Museum Stories

Running In Museums? Run with Martin Creed

Magda Michalska 27 November 2017 min Read

Have you ever entered a museum five minutes before closing and thus had to run to see as much as possible? Such a thing happened to Martin Creed, a contemporary British artist, who once in Sicily had to run through the early Christian catacombs:

In Palermo we went to see the catacombs of the Capuchin monks. We were very late and only had five minutes to see it all before closing time. To do it we had to run. I remember running at top speed with my friends through the catacombs looking desperately left and right at all of the dead people hanging on the walls in their best clothes, trying our best to see it all… it was a good way to see it. It was that kind of delirious running which makes you laugh uncontrollably when you’re doing it. I think it’s good to see museums at high speed. It leaves time for other things.
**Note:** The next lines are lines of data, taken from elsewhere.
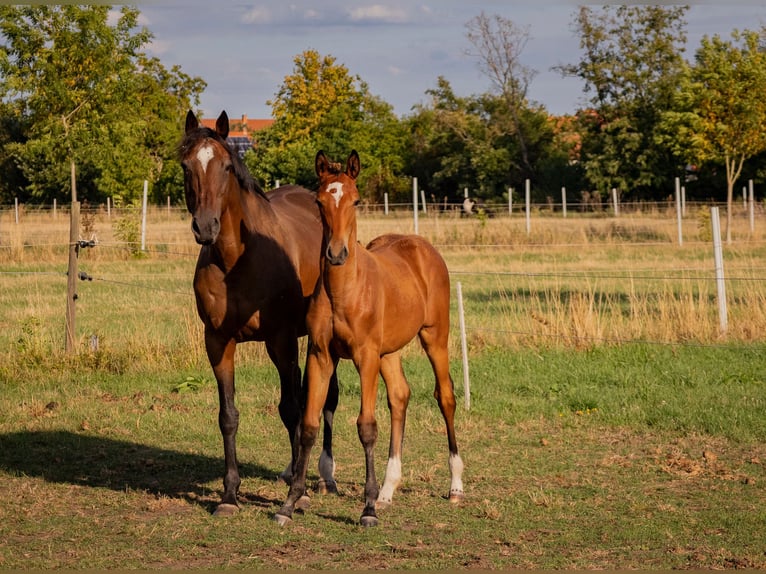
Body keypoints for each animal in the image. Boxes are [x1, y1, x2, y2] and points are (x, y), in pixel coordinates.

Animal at [179, 110, 339, 516]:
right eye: (187, 166)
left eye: (225, 167)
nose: (205, 227)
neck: (237, 259)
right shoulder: (218, 341)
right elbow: (228, 416)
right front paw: (229, 494)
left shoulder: (281, 340)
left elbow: (294, 408)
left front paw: (301, 491)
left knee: (324, 401)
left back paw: (324, 477)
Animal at [275, 150, 465, 527]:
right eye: (319, 202)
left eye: (356, 200)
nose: (336, 254)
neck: (345, 291)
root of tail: (423, 247)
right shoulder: (321, 355)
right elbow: (309, 424)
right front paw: (290, 503)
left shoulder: (364, 357)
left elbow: (366, 426)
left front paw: (368, 508)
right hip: (388, 351)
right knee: (400, 396)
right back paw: (389, 489)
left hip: (435, 337)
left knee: (446, 397)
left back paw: (454, 485)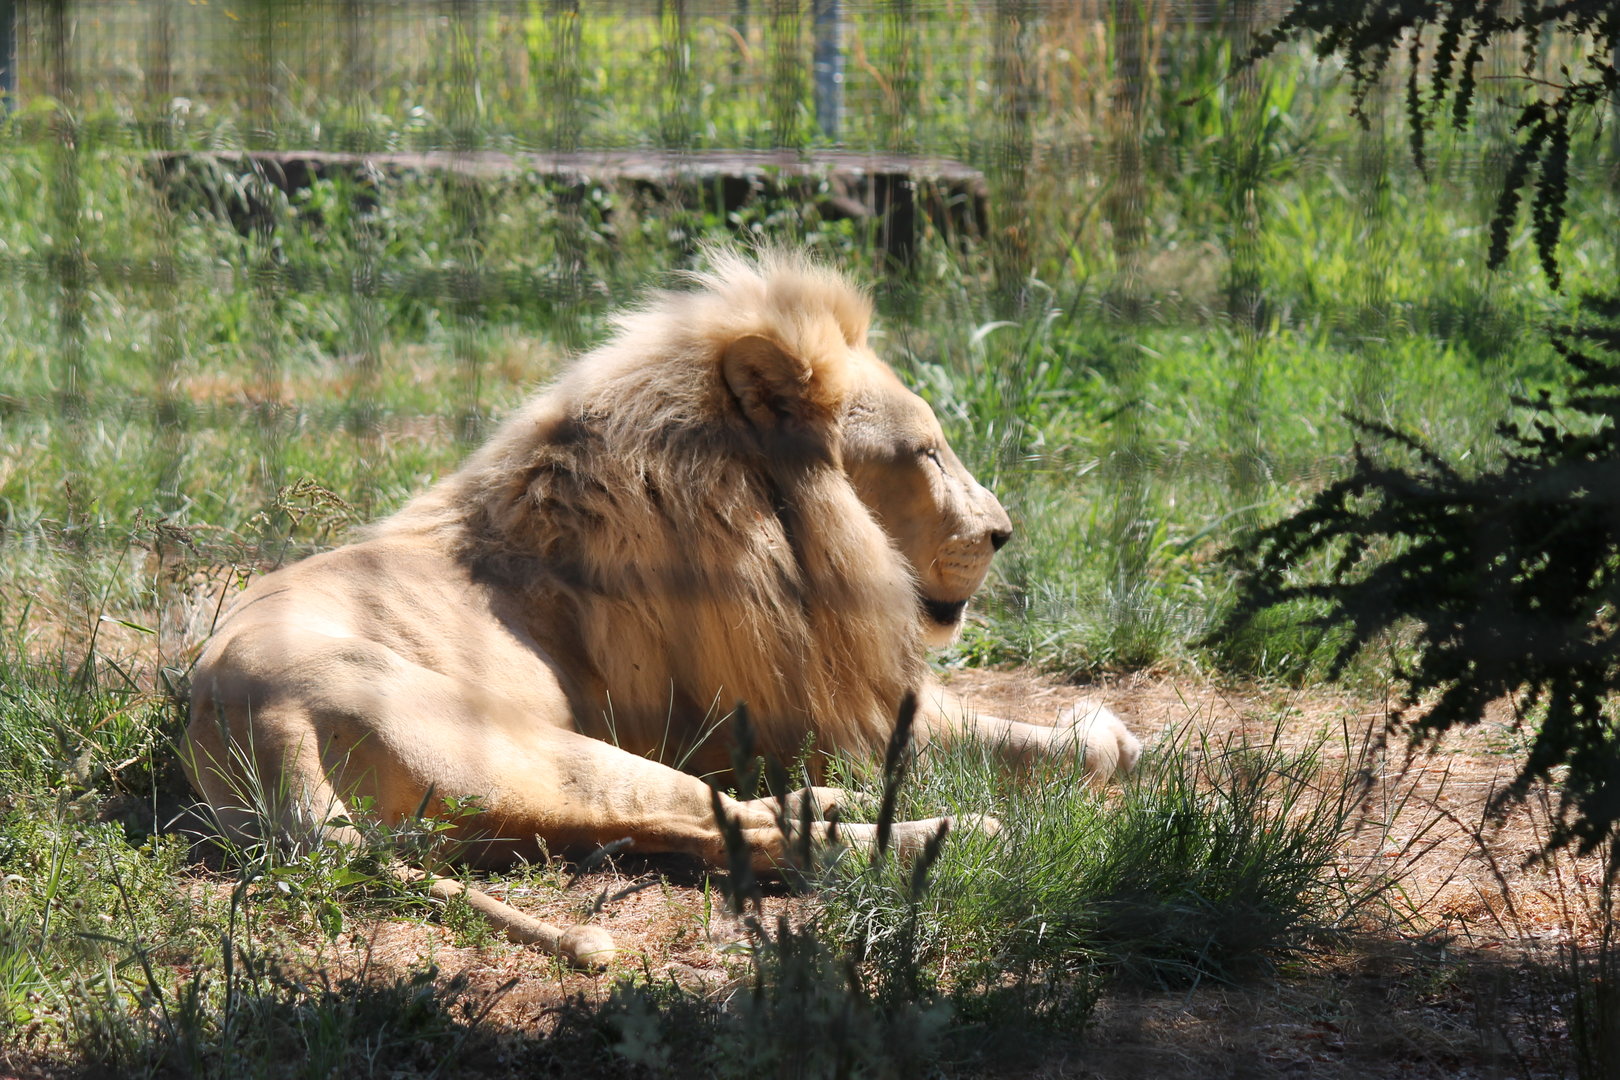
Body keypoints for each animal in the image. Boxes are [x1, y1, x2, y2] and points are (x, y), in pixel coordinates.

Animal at [184, 249, 1140, 967]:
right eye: (926, 453)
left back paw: (841, 804)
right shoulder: (794, 708)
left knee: (723, 832)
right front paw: (1101, 742)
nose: (1004, 533)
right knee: (739, 828)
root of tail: (260, 742)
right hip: (539, 754)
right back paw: (963, 830)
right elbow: (991, 731)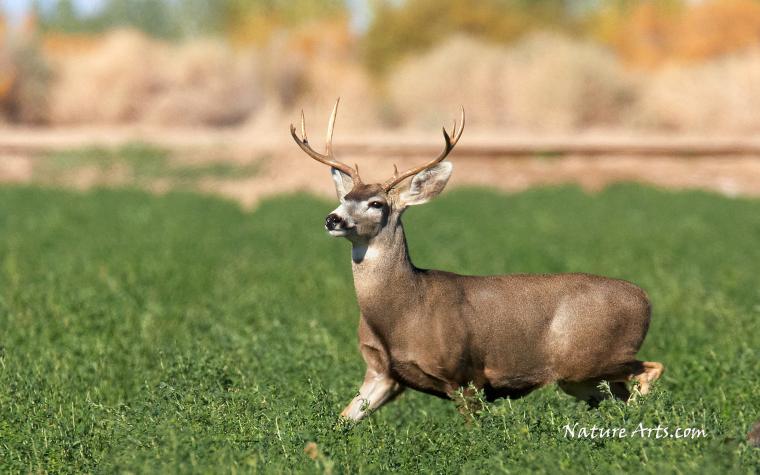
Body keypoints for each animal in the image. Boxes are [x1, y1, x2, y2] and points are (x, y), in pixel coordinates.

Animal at [290, 99, 664, 421]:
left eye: (376, 203)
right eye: (345, 197)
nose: (333, 219)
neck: (403, 311)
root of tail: (645, 298)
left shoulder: (465, 375)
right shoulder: (382, 373)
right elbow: (341, 421)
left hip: (593, 357)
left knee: (651, 370)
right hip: (580, 378)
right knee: (620, 394)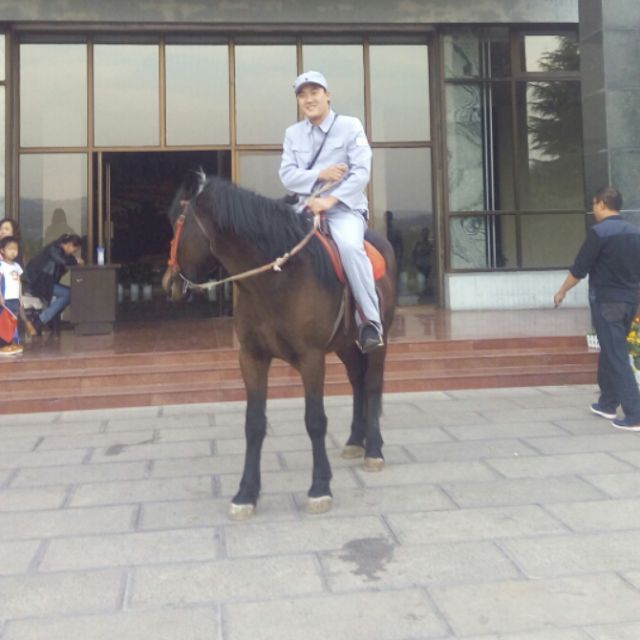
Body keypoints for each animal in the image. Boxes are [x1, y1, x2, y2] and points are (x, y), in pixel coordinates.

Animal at [162, 171, 397, 519]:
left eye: (174, 221)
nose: (169, 283)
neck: (275, 279)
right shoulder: (252, 357)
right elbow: (254, 423)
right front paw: (246, 493)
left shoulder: (311, 358)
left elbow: (315, 420)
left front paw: (319, 487)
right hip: (344, 343)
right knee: (356, 378)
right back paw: (356, 440)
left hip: (379, 339)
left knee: (371, 383)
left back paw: (374, 449)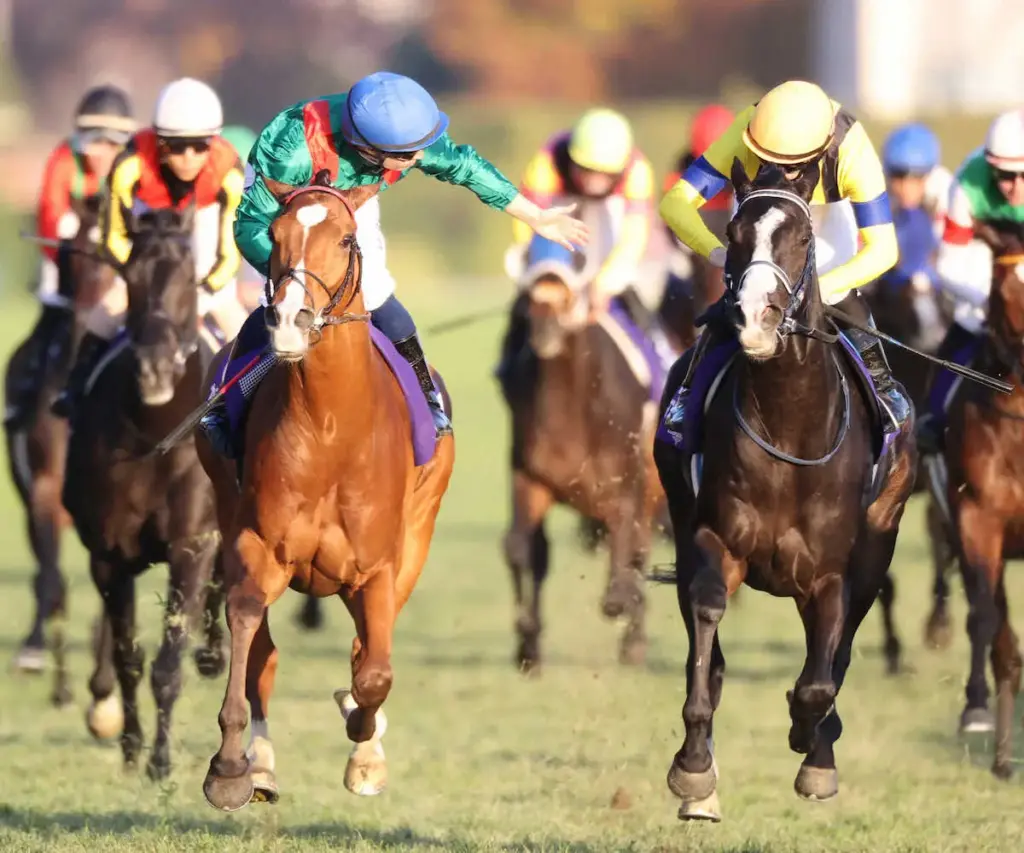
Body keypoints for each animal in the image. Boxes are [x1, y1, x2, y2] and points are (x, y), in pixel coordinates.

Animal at [61, 205, 226, 781]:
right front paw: (132, 747)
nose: (154, 367)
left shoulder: (192, 544)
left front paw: (160, 759)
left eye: (188, 277)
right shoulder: (108, 555)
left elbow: (169, 661)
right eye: (129, 277)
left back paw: (215, 654)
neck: (154, 434)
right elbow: (129, 657)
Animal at [195, 178, 455, 812]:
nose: (291, 318)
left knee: (368, 650)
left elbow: (374, 673)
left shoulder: (379, 565)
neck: (331, 428)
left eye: (344, 238)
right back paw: (260, 764)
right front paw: (232, 767)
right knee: (266, 652)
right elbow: (250, 637)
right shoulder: (256, 543)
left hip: (417, 538)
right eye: (276, 235)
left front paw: (364, 745)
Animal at [501, 248, 663, 672]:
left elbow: (624, 562)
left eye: (569, 295)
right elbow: (521, 549)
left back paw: (634, 639)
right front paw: (527, 640)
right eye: (529, 299)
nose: (544, 333)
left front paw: (623, 603)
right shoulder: (530, 479)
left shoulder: (624, 485)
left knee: (639, 552)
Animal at [653, 161, 916, 821]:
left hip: (878, 544)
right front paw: (694, 771)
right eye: (733, 233)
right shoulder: (712, 540)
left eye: (800, 237)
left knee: (839, 650)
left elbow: (821, 678)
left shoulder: (830, 572)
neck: (787, 426)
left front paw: (810, 742)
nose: (753, 318)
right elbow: (707, 632)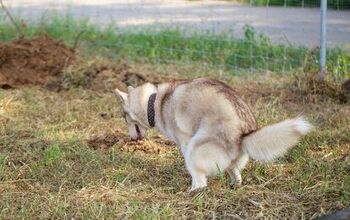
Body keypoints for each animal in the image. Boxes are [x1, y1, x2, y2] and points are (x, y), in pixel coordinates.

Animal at [116, 78, 314, 192]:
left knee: (201, 181)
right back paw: (235, 185)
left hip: (195, 148)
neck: (155, 101)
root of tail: (244, 134)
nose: (131, 139)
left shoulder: (185, 141)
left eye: (124, 117)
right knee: (234, 170)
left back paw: (193, 191)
Martin Creed, Work No. 850, 2008, Source: artist's website, running in museums
Martin Creed, Work No. 850, 2008, Source: artist’s website

This experience inspired Creed to question how we should behave in museums. Why is walking silently the advised way of viewing art? Maybe we could gain something new if we did things differently? Maybe movement of our bodies, our hearts pumping blood, are the artworks in their own rights? Creed’s Work No. 850 celebrates our physicality by presenting the beauty of human movement in its purest form. As he says:

Sometimes I feel very self-conscious – I’ve come to see a painting, now here I am, this is the experience of looking at art. Here, it’s important to me that there isn’t a cordon between you and the runner. People can just mill around. Art doesn’t have to be in a frame separate from you.

What is Work No. 850? Creed invited runners from different backgrounds from all over London and instructed them to sprint as if their lives depended on it. They had to run from one end of Tate gallery to another (86m), every 30 seconds, for four months. Each run was followed by an equivalent pause, ‘like a musical rest, during which the grand Neoclassical gallery is empty’.